Les catastrophes ne nous ont pas fait grandir parce qu'il n'en reste plus grande chose. L'obligation que je me donne, c'est de remettre en mémoire certains évènements passés avant qu'ils ne disparaissent.
Dans Entre chiens et loups (2008), votre premier film de fiction, vous inscrivez cette dualité qu'on a notée dans vos autres films au sein du parcours succinct d'un jeune homme, qui passe un entretien d'embauche, le réussit, mais se retrouve face à son examinatrice en livrant une pizza… D'où la catastrophe finale.
C'est un scénario que j'ai écrit juste après We are winning, don't forget. J'avais besoin d'interroger encore le « travail » qui est pour moi quelque chose de très violent.
Mais le personnage ne semble pas si démuni que cela…
Effectivement ! Le personnage du film m'a toujours échappé, même à l'écriture. J'ai résumé, dans ce personnage-là, toutes les contradictions de la société contemporaine. Les contraintes ne viennent pas de l'extérieur, mais sont inscrites dans le personnage lui-même. Il ne semble pas pauvre, il est entouré de gens agréables, il ne se fait engueuler ni par ses parents, ni par l'ANPE, personne ne semble l'obliger à travailler. Pourtant, il bosse dans une pizzeria en attendant un poste de cadre sup'. Pourquoi ? Je pense que c'est quelqu'un qui a simplement honte de ce que signifie « être au chômage ».
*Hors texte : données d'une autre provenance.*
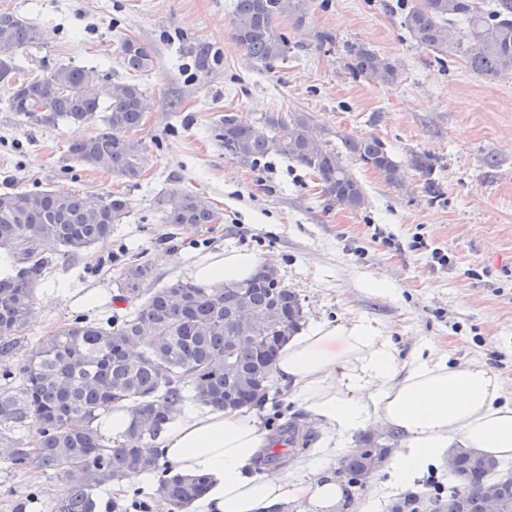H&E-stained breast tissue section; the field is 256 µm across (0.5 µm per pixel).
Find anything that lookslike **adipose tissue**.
Masks as SVG:
<instances>
[{"label":"adipose tissue","mask_w":512,"mask_h":512,"mask_svg":"<svg viewBox=\"0 0 512 512\" xmlns=\"http://www.w3.org/2000/svg\"><path fill=\"white\" fill-rule=\"evenodd\" d=\"M246 250L215 253L195 263L202 285L243 281L256 270ZM277 374L293 398L336 435L372 425L393 431L401 446L383 468L396 486L413 484L457 451L512 458V401L490 368L449 365L434 354L402 362L392 342L368 321L321 324L292 337L280 351ZM270 444L255 410L182 411L159 441L181 476L205 474L209 487L183 512H271L286 505L300 512H339L343 487L330 471L332 448L318 449L307 477L260 471Z\"/></svg>","instance_id":"adipose-tissue-1"}]
</instances>
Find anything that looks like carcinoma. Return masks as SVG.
<instances>
[{
  "label": "carcinoma",
  "instance_id": "obj_1",
  "mask_svg": "<svg viewBox=\"0 0 512 512\" xmlns=\"http://www.w3.org/2000/svg\"><path fill=\"white\" fill-rule=\"evenodd\" d=\"M308 0H235L233 38L248 60L270 65L285 60L290 41L277 29L284 16L304 23ZM404 27L416 42L439 54L457 48L470 71L495 79L512 74V0H422L403 17ZM36 28L11 13H0V81L22 72L10 51L36 43ZM127 70L154 69L150 46L132 38L120 45ZM349 67L380 84L398 76L386 57L361 44L347 47ZM101 81L94 67L60 65L48 76L21 78L10 109L35 123L62 120L83 124L105 113L113 130L136 129L152 108L137 83L112 87L104 104L96 87ZM217 137L233 159L256 165L269 155L287 158L310 170L319 180L325 207L359 210L364 190L342 154L315 134L304 113L287 117L269 114L257 122L236 114L224 115ZM346 153L378 172L396 188L403 186L400 165L382 140L342 138ZM67 159L81 166L109 170L128 184L137 183L151 156L140 140L108 132L77 140ZM410 164L426 177L431 194L438 185L431 178L434 163L427 154L413 155ZM177 202L157 199L165 210L164 223L217 224L220 214L207 200L175 190ZM129 213V200L116 193L100 196L75 190L36 189L0 193V251L12 258L11 269L0 272V355L18 351V333L34 313L35 283L49 260L40 250L44 241L64 247L62 256L73 260L88 248L112 236V225ZM118 299L131 307L124 316L105 320L79 318L46 336L25 352L19 372H0V431L3 460L15 468L35 465L42 474L65 483L64 493L47 503L48 512H96V490L114 482L130 485L135 512H149L136 482L143 475L156 480V495L170 512H181L200 497L207 477L173 473L157 442L166 425L191 401L203 407L235 410L263 407L276 375L280 349L304 318L298 293L282 279L257 270L246 281L203 286L177 280L153 287L146 264L128 266L118 285ZM248 314L251 328L239 330L240 316ZM248 335L231 342L230 337ZM231 362L239 376L229 378L224 363ZM125 407L130 423L124 438L112 444L99 432L96 421L104 412ZM34 427L38 443L24 446L15 432ZM312 433L290 423L273 437L276 451L268 450L264 466L277 467L283 459L306 446ZM378 446L345 454L340 465L353 483L366 469ZM455 485L442 500L410 493L394 501L391 512H419L423 500H432L436 512H483L485 489L504 492L500 512H512V483L500 475L499 460L469 452L454 454Z\"/></svg>",
  "mask_w": 512,
  "mask_h": 512
}]
</instances>
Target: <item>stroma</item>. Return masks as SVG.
Returning <instances> with one entry per match:
<instances>
[{"label": "stroma", "mask_w": 512, "mask_h": 512, "mask_svg": "<svg viewBox=\"0 0 512 512\" xmlns=\"http://www.w3.org/2000/svg\"><path fill=\"white\" fill-rule=\"evenodd\" d=\"M418 0H310L303 25L288 17L277 26L293 48L265 68L250 63L231 36L234 0H0L39 30L36 46L15 50L27 76L61 64L96 67L103 85L135 82L154 106L129 138L142 141L153 160L138 184L112 172L68 166V146L105 131L101 121H27L0 95V193L17 189H70L125 193L130 212L111 238L63 262L56 246L38 277L31 322L21 350L53 335L76 316L119 312L116 283L124 269L146 263L158 285L188 279L206 255L246 250L273 264L300 296L305 326L364 318L390 337L403 360L432 343L449 364H486L512 396V75L488 80L469 71L461 54L445 58L419 46L403 26V12ZM335 41L317 45L315 32ZM132 38L155 52V68L128 71L120 44ZM362 44L389 58L398 77L379 84L348 67L346 48ZM269 112L306 113L322 139L341 147L342 137L381 139L402 168L403 187L384 182L372 168L352 162L366 192L359 210L326 209L318 181L278 155L257 166L225 154L216 126L225 114L256 121ZM426 153L439 195L409 160ZM204 197L222 216L212 227L167 224L156 201L173 190ZM384 279L382 297L370 283ZM100 295L84 310L80 296ZM265 430L297 420L312 428L306 449L289 466L324 443H339L292 397L283 395L259 412ZM340 512H360L374 501L389 512L400 488L355 487L346 474ZM61 480L0 460V512L32 494L49 502Z\"/></svg>", "instance_id": "obj_1"}]
</instances>
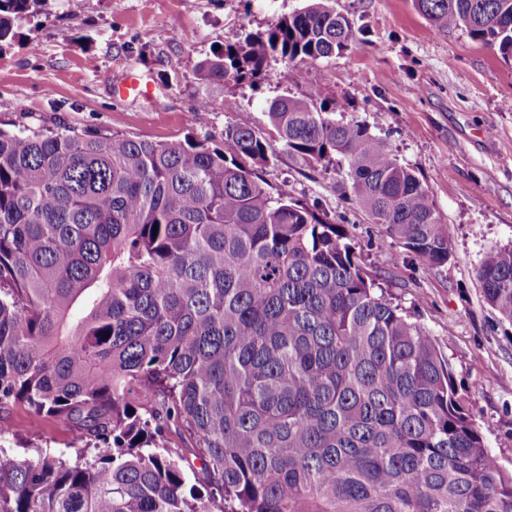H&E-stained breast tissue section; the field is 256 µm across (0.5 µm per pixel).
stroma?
Segmentation results:
<instances>
[{
	"mask_svg": "<svg viewBox=\"0 0 512 512\" xmlns=\"http://www.w3.org/2000/svg\"><path fill=\"white\" fill-rule=\"evenodd\" d=\"M306 3L62 0L0 42V127L220 147L229 124L268 132L265 108L274 98L305 92L320 104L346 101L347 118L387 141L427 185L451 237L445 265L426 267L390 243L360 205L340 196L335 174L285 147L263 177L342 220L367 270L436 338L487 448L512 468V323L485 302L476 277L489 249L512 245V60L466 33L436 32L412 0H331L354 37L305 68L302 83L287 80L276 59L253 80H201L216 47L266 31ZM131 71L150 78L151 97H119ZM203 98L214 110L197 122L192 112ZM228 99L234 111H225ZM17 437L64 452L72 429L18 406L0 416V445Z\"/></svg>",
	"mask_w": 512,
	"mask_h": 512,
	"instance_id": "obj_1",
	"label": "stroma"
}]
</instances>
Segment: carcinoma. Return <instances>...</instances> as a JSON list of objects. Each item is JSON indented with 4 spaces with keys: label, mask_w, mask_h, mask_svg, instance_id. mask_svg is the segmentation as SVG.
I'll return each instance as SVG.
<instances>
[{
    "label": "carcinoma",
    "mask_w": 512,
    "mask_h": 512,
    "mask_svg": "<svg viewBox=\"0 0 512 512\" xmlns=\"http://www.w3.org/2000/svg\"><path fill=\"white\" fill-rule=\"evenodd\" d=\"M439 32L512 59V0H413ZM48 0H0V41ZM350 20L307 5L206 61L241 82L270 58L344 50ZM308 94L270 102L277 137L224 145L70 127L0 129V413L72 427L73 451L0 448V512H512L448 358L380 288L342 225L263 178L273 141L345 174L342 193L430 267L448 224L415 171ZM512 322V246L477 270ZM188 434L192 483L168 435Z\"/></svg>",
    "instance_id": "cac0c4a2"
}]
</instances>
Je voulais que le spectateur s'identifie au personnage jusqu'au moment de l'explosion de violence. C'est en rejetant le personnage, que les vraies questions émergent. Qui est-il vraiment ? Dans quel monde vit-il ? Comme We are winning don't forget, c'est pour moi un film très engagé, appelant à un changement radical, même si le discours est moins directement lisible.
Allez-vous privilégier la fiction à l'avenir ?
Je cherche, à chaque fois, la forme la plus adaptée aux questions que je me pose. Les genres ne sont que des outils d'expression. La fiction offre des outils narratifs intéressants, je pense donc y revenir pour un autre projet d'ici quelques temps. Mais je ne m'inscris pas dans la tradition française du court-métrage, qui pense majoritairement, et à tort, que le cinéma s'arrête à la fiction.